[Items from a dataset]
══════════

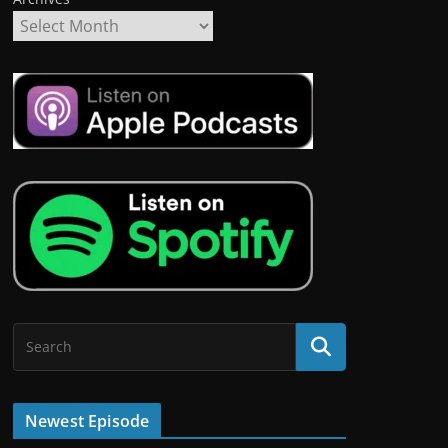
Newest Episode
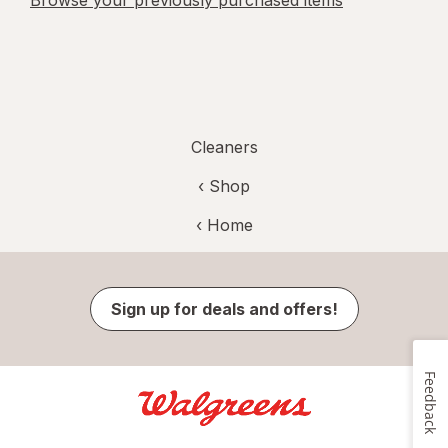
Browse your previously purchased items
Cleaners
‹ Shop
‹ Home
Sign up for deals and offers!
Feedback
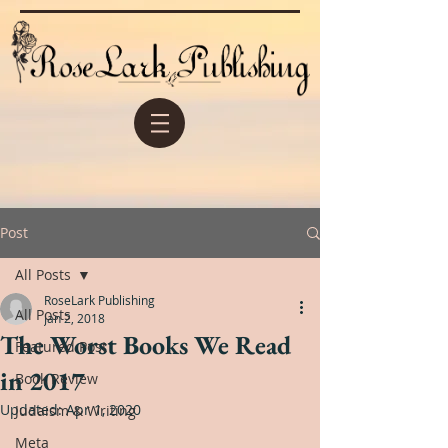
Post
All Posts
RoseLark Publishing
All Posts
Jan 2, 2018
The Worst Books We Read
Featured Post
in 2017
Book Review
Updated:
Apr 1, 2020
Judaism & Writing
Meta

══════════

What you have to do: Reproduce the text of the records above, swapping "All Posts" for "Every Post" wherever it occurs and changing nothing else. Leave the pictures out.

Answer space:
Newest Episode
Browse your previously purchased items
Cleaners
‹ Shop
‹ Home
Sign up for deals and offers!
Feedback
Post
Every Post
RoseLark Publishing
Every Post
Jan 2, 2018
The Worst Books We Read
Featured Post
in 2017
Book Review
Updated:
Apr 1, 2020
Judaism & Writing
Meta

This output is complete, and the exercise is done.